Llegamos a la puerta de entrada de la mansión. Noté la respiración profunda y agitada de Cecilia. Hacía frío. Debajo del chaquetón que le había puesto al recogerla,tan solo llevaba un camisón con el bordado “Residencia Fuenmayor”; nada que ver con los de lino y encaje que ella misma había confeccionado años atrás. Saqué del bolsillo la pesada llave de hierro y al girarla los goznes chillaron tal y como esperaba.

-Estamos en casa, Cecilia- pensé en alto. La anciana no cambió su cara, ni su mirada perdida. Por un momento cerré los ojos y aspiré el olor de aquella casa en la que tanto habíamos vivido. Ya no era el olor  intenso y embriagador de antes, el de una casa habitada.  Ese recibidor de la casa había olido tantas veces a caldo de puchero, tantas tardes a rosquillas de canela fritas… En aquel momento me pregunté si los recuerdos olfativos también se habrían extinguido del cerebro de Cecilia. Ahora había polvo y telarañas. Los muebles habían sido cubiertos con todos los juegos de sábanas que había en la casa, de modo que la vista era aterradora, pero yo, y juraría que Cecilia también, sentimos la calma que uno percibe cuando llega a su hogar. La luz de la luna entraba por las ventanas sin cortinas. Mis pasos no dudaron hasta acercarme a la vieja mecedora. La mecedora de Doña Cecilia. Sentí un escalofrío al retirarle la sábana y verla igual que como la recordaba. En ese viejo balancín mi señora había recibido la noticia más amarga de su vida, la muerte de su marido en el frente. Ese soldado alto y fuerte, que nos miraba a todos desde un marco de fotos en la pared del comedor. También en la mecedora Cecilia había acunado a sus hijos, luego a sus nietos y en ese lugar, aunque ella ya no lo recordase, había sido feliz.

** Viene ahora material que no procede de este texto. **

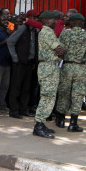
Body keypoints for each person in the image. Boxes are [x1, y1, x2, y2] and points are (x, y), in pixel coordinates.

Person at [55, 14, 86, 132]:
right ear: (82, 23)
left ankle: (60, 119)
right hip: (81, 68)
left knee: (64, 92)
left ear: (72, 23)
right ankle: (73, 123)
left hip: (67, 66)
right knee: (78, 95)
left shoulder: (65, 33)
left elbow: (59, 51)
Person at [33, 11, 65, 139]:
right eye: (53, 19)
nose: (55, 21)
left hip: (50, 66)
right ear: (46, 20)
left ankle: (42, 122)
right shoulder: (47, 32)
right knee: (47, 95)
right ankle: (39, 124)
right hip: (48, 67)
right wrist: (65, 50)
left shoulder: (47, 31)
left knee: (49, 95)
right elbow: (59, 50)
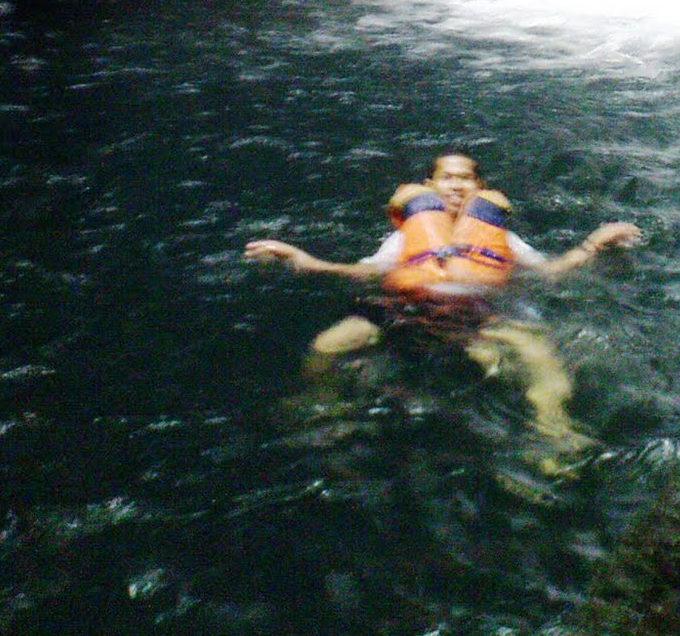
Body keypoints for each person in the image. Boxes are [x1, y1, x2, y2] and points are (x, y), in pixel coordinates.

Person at [245, 152, 642, 454]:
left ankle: (554, 432)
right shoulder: (406, 237)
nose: (456, 186)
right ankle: (323, 403)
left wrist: (593, 243)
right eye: (447, 179)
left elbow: (550, 272)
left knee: (539, 357)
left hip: (479, 312)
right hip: (409, 308)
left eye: (465, 179)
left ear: (478, 185)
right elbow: (365, 272)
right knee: (327, 344)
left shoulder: (504, 239)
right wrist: (306, 261)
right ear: (430, 186)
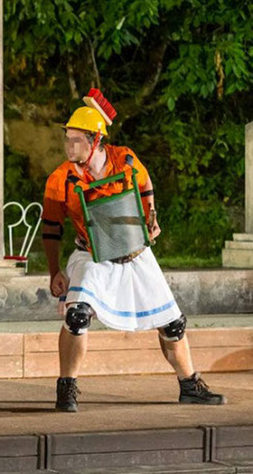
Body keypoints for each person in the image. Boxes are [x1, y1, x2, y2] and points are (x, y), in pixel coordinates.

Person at [41, 89, 225, 413]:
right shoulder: (61, 179)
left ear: (96, 140)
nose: (69, 147)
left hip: (135, 253)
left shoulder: (124, 159)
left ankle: (190, 385)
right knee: (76, 315)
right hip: (92, 255)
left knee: (173, 325)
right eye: (67, 139)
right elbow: (51, 227)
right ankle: (66, 388)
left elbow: (145, 184)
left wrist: (151, 216)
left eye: (76, 140)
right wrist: (55, 270)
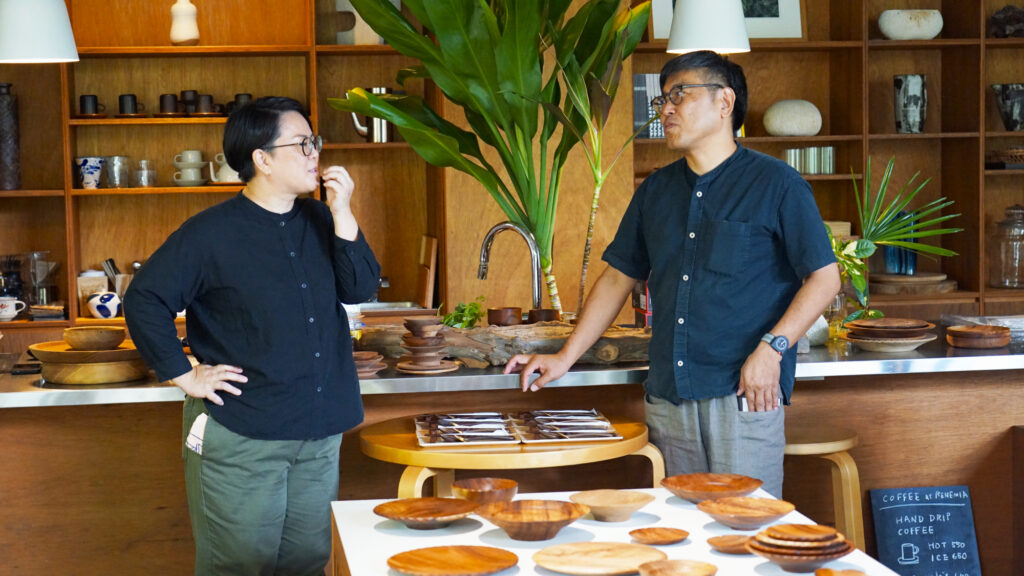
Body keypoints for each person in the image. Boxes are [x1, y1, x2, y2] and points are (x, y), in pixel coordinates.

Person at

Conseguí que Cecilia se sentara en su mecedora. Como algo instintivo, como si lo hubiera hecho ayer, la anciana comenzó a balancearse. La silla chirriaba y crujía con cada vaivén. De repente una sonrisa se dibujó en su cara y eso me bastó para saber que todo esto tenía sentido. Solté su mano que me agarraba fuerte, besé su cabeza y me fui silencioso de allí.”



Me llamo Máximo Santos. Sé que he cometido un crimen. Lo que acaban de leer no es un cuento, es una confesión. Puede que en unas horas vengan a buscarme, -otra vez el asesino es el mayordomo-, dirán algunos. O quizás nunca encuentren el cuerpo de Cecilia. Son casi las ocho del veintiséis de diciembre y está a punto de comenzar el derrumbamiento. Los hijos de Cecilia así lo han acordado. Las palas se hundirán en los muros de la mansión y los cascotes comenzarán a caer. Como lluvia.